‘Dark money’ is threat to integrity of UK elections, say leading academics

Call to reform electoral law as new fears emerge over role of foreign donations in referendum campaign

An urgent review of “weak and helpless” electoral laws is being demanded by a group of leading academics who say that uncontrolled “dark money” poses a threat to the fundamental principles of British democracy.

A working group set up by the London School of Economics warns that new technology has disrupted British politics to such an extent that current laws are unable to ensure a free and fair election or control the influence of money in politics.

Damian Tambini, director of the media policy project at the LSE, who heads the group made up of leading experts in the field, said that new forms of online campaigning had not only changed the ways that political parties target voters but, crucially, had also altered the ability of big money interests to manipulate political debate. “There is a real danger we are heading down the US route where whoever spends the most money is most likely to win. That’s why we’ve always controlled spending in this country. But these controls are no longer working.”

Its policy brief published on Saturday concludes that current laws can no longer ensure the fundamental principle of a “level playing field”, or guard against foreign influence, and that parliament urgently needs to review UK electoral law.

It comes as questions continue to be asked about spending during the referendum campaign. In an interview published in Sunday’s Observer New Review, Arron Banks, the founder of the Leave.eu campaign, says: “We were just cleverer than the regulators and the politicians. Of course we were.”

The Electoral Commission is investigating whether work that the data analytics firm Cambridge Analytica may have done for Leave.eu constitutes an undeclared donation from an impermissible foreign donor. Cambridge Analytica is majority owned by the hedge fund billionaire Robert Mercer, who bankrolled Donald Trump. Filings from the White House disclosed on Friday that Steve Bannon, Donald Trump’s strategy chief, was paid $125,333 by the firm last year.
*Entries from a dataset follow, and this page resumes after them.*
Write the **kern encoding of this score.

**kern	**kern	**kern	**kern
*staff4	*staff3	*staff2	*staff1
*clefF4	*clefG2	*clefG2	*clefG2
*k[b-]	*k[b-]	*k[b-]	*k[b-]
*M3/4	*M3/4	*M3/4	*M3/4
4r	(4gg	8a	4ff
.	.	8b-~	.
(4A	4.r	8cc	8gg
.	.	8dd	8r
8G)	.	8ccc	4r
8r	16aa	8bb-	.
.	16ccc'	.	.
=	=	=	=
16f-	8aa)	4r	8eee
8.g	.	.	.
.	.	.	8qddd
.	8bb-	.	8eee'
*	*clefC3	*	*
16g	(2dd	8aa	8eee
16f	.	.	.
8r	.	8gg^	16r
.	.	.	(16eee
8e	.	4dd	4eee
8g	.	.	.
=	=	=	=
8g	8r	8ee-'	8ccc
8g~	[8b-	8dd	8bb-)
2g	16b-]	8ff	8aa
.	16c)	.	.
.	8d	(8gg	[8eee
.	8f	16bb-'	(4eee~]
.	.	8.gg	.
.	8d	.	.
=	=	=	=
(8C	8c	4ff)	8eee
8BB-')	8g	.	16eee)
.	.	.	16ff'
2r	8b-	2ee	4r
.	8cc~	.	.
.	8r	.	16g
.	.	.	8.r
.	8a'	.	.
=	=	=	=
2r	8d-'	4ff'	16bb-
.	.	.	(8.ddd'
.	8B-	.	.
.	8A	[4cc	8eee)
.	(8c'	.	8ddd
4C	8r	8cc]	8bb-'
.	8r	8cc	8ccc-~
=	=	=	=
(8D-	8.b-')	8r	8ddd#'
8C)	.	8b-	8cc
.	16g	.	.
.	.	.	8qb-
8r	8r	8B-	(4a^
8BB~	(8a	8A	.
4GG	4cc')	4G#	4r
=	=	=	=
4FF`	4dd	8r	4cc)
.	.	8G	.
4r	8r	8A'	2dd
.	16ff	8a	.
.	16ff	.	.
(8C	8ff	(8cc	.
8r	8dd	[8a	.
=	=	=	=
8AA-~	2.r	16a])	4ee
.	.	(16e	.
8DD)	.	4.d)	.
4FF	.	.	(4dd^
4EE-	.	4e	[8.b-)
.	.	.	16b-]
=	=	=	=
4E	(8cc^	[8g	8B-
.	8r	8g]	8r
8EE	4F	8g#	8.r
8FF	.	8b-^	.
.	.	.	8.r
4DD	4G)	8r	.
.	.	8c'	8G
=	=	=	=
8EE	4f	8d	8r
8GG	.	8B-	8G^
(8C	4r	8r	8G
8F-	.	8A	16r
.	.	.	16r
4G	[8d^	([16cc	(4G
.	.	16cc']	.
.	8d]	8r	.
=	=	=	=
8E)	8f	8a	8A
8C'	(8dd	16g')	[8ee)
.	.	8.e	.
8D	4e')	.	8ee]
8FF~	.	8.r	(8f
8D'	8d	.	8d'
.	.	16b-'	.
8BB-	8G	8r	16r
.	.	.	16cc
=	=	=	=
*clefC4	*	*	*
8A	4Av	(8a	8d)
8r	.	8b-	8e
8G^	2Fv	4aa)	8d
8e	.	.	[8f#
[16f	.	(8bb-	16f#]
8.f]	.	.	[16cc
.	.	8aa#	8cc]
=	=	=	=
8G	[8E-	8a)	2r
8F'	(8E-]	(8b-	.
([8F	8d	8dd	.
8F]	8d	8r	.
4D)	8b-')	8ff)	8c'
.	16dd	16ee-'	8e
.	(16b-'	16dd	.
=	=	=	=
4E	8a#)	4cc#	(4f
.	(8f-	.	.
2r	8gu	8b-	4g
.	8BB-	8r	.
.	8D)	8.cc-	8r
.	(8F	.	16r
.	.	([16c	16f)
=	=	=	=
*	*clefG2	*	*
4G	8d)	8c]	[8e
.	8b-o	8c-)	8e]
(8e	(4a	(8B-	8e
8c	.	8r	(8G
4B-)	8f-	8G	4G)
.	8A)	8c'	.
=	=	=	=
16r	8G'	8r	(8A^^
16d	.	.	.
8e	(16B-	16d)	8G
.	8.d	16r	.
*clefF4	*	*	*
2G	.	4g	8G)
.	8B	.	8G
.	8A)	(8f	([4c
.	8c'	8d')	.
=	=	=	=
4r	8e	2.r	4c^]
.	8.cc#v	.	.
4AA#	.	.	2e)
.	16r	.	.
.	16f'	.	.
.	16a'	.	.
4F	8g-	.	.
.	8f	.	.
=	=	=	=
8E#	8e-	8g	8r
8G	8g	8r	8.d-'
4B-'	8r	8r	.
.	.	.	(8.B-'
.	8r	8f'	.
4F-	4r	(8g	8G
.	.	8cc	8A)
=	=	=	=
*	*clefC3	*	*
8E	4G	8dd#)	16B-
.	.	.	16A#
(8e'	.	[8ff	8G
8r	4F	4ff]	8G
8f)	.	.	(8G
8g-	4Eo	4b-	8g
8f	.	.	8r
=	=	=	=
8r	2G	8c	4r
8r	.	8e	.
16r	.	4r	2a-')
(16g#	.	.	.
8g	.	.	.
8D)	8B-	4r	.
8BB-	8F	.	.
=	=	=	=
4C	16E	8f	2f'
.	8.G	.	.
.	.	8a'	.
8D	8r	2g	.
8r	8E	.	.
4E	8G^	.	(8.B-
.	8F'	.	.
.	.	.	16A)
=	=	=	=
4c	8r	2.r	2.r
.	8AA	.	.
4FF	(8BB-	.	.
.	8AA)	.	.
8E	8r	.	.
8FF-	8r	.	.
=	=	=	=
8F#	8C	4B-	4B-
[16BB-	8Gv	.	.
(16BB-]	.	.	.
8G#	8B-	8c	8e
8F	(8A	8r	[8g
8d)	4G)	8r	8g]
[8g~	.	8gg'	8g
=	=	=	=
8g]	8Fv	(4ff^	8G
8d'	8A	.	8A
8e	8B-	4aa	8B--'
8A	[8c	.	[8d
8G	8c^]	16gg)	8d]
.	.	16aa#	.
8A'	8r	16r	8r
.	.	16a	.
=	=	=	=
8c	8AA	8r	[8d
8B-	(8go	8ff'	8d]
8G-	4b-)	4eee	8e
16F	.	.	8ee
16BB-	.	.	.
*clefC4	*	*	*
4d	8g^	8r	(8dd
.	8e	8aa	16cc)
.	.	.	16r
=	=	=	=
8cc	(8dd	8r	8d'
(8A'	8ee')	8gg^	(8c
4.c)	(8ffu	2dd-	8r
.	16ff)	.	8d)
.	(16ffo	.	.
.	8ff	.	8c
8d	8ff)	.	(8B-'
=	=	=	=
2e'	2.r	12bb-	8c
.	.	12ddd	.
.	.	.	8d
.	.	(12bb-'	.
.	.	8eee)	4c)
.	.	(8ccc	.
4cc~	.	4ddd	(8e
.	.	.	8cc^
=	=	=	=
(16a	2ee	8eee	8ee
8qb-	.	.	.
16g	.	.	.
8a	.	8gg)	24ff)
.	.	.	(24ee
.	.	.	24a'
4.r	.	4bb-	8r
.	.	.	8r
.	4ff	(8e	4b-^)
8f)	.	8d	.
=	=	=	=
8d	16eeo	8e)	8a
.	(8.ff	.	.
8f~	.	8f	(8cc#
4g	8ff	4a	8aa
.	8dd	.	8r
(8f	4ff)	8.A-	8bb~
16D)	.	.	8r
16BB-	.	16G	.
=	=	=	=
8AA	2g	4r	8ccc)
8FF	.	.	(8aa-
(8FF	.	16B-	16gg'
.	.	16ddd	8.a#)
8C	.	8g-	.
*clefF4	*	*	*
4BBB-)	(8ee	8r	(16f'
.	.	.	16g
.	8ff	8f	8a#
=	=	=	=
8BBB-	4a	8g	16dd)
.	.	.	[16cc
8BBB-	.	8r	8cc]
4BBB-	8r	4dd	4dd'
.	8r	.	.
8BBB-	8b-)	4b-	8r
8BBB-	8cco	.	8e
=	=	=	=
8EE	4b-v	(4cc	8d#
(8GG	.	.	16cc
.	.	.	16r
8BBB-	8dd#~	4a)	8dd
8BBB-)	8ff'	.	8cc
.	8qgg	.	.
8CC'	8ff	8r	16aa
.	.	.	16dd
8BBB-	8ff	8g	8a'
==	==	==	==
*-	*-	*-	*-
Asked whether he was worried about the Electoral Commission’s investigation into Leave.eu, Banks said: “I don’t give a monkey’s about the Electoral Commission.”

Banks also claimed that Vote Leave “cheated” to get around campaign financing rules by donating money to third party campaigns. “They cheated! They gave 650 grand to a student. Come on! They absolutely, 100% cheated.”

A spokesman for Vote Leave responded: “The Electoral Commission gave us a clean bill of health.”

Privately, the commission admitted that the only penalties it was allowed to impose by law offered no deterrent to political parties, particularly in a one-off referendum. In addition, the LSE found that loopholes in electoral law mean that spending by political parties during the referendum was almost entirely unregulated or even recorded. The real cost of the campaign – building databases to target voters via social media – occurred almost entirely outside the period regulated by law.

Tambini said: “We don’t have a system that is working any more. In this country, we have had laws to control spending by political campaigns but online campaigning has changed everything and none of the existing laws cover it. The ability to throw around large amounts of cash is almost completely uncontrolled. The key costs in campaigning – building the databases – is happening during the period when campaign spending is not regulated at all.

“There is a real danger that public trust in the democratic process will be lost. There is real potential for foreign influence. We have now the ability to manipulate public opinion on a level we have never seen before. And the current framework is weak and helpless.”

The Electoral Commission has not yet made any public statement but privately it said: “We did have this environment that guaranteed a level playing field. But with the shift online that has all changed. We won’t be able to limit the power of money in elections, that’s what we’re very concerned about.”

Tambini said: “It is urgent. There could be a wholesale loss of trust in the process as the result of a scandal or swinging of an election. Though some would argue that has already happened. There has to be a principle of transparency. The public needs to know where the money is coming from. And we don’t.”

Martin Moore, director of the Centre for the Study of Media, Communication and Power, at King’s College London, said the machinery of campaigning had changed so rapidly, the law has had no chance to catch up. “The first election where digital made a difference was in 2008. And now it’s where pretty much all the spending is. It has been a shift that has happened in less than 10 years. What we’re seeing is exactly the same sort of disruption that we’ve seen in news and music and other industries.

“That is exactly what is happening in politics. The problem is that if you disrupt politics, you are also disrupting the democratic process and you are creating a very dangerous or volatile situation.”

In addition, the Electoral Commission said privately that it did not have the resources to monitor campaigns in real time. “It’s just not practical. There is some proactive stuff that we can do but we simply don’t have the resources.” The only action it can take is once the campaign is over and then the only penalties are fines which “campaigns can simply cost into their spends”.